La Grand-Croix (12 août 1944)
En 1944, la Grand-Croix (Loire), petite ville industrielle de la vallée du Gier, traversée par la Nationale 88 entre Saint-Étienne (Loire) et Lyon (Rhône), comptait un peu moins de 4000 habitants.

Le vendredi 11 août 1944, dans le quartier de la Bachasse, des clients étaient attablés au café Crépin tout près de la RN 88 ; parmi eux se trouvaient des maquisards Francs-Tireurs et Partisans (FTPF) de la vallée du Gier descendus du Pilat. Vers 19 heures 30, une voiture allemande venant de Lyon et se dirigeant vers Saint-Étienne, fut prise pour cible par ces derniers. Sous les tirs, les trois militaires qui occupaient le véhicule l’abandonnèrent et s’enfuirent à pied, l’un deux fut blessé. Les résistants récupérèrent des documents dans la voiture et décrochèrent.

Le lendemain, le samedi 12 août 1944 vers 16 heures, venant de Saint-Étienne, une quarantaine de soldats allemands et deux civils membres de la Gestapo -dont l’un était probablement Alfred Guggenheim dit Freddy-, arrivèrent à La Grand-Croix dans des voitures et des camionnettes. Les deux civils se rendirent à la mairie, se saisirent de Jean Teyssonneyre, maire de la commune, tandis que les soldats se déployaient en tirant et prenaient 23 otages dans la population civile. Tous les otages furent alignés sur un trottoir près de la gare tandis que l’immeuble Peyre, dont le café Crépin occupait le rez-de-chaussée, était évacué et pillé avant d’être détruit à la dynamite. Jean-Baptiste Dervieux*, ouvrier aux Aciéries de la Péronnière, qui se trouvait à proximité, fut tué et sa femme blessée. Après l’explosion, les Allemands firent descendre d’une des camionnettes cinq jeunes gens ligotés, les conduisirent devant la maison écroulée au 8 du boulevard des Dames, les fusillèrent et abandonnèrent leurs corps sur place. Par la suite, le maire et les autres otages furent libérés non sans avoir été dument molestés tandis que des appartements étaient perquisitionnés et pillés.

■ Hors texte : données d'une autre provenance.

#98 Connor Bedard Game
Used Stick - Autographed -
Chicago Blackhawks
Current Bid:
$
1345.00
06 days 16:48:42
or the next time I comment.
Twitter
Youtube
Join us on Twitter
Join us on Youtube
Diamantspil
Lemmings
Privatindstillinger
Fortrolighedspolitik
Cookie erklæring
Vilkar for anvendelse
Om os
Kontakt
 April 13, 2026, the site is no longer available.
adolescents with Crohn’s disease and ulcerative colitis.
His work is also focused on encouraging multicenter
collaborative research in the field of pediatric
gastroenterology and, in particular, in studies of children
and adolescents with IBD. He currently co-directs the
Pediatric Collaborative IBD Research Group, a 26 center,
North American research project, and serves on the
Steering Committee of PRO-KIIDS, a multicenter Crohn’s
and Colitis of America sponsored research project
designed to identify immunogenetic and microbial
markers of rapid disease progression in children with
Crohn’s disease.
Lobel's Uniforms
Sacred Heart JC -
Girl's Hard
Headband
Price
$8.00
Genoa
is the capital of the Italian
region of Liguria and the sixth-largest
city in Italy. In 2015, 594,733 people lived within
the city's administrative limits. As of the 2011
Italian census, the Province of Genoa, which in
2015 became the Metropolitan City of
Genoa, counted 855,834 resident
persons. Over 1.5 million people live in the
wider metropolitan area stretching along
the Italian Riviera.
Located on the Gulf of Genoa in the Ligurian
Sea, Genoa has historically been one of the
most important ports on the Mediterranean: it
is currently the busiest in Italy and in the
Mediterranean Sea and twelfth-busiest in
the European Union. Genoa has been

Le lundi 14 août 1944 vers 14 heures, les fusillés, dont les corps avaient été transportés par les habitants dans un garage voisin, furent inhumés au cimetière de La Grand-Croix et leurs décès enregistrés à l’Etat-civil avec pour chacun la mention « Inconnu ». Dans les jours qui suivirent, Jean Béal, Jean Ferry, José Garcia, Edmond Poulain et Paul Vinéïs- cinq résistants qui avaient été détenus à la Caserne Desnoëttes à Saint-Étienne - furent identifiés.

Le 28 février 1945, le Tribunal de Saint-Étienne ordonna la rectification de leurs actes de décès et l’apposition pour chacun d’eux et pour Jean-Baptiste Dervieux* de la mention « Mort Pour la France ».

Dans la vallée du Gier, le souvenir de ce massacre perpétré le 12 août 1944, dans les derniers jours de l’occupation - la Loire fut libérée le 20 – reste vivace. Chaque année au mois d’août, une commémoration devant de la stèle située aujourd’hui boulevard des Martyrs rassemble une foule nombreuse.

Liste des victimes :
Jean Béal
Jean Ferry
José Garcia
Edmond Poulain
Paul Vinéïs
Sources

SOURCES : Arch. Dép. du Rhône : Mémorial de l’Oppression, 3808 W 729.— État-Civil de La Grand-Croix.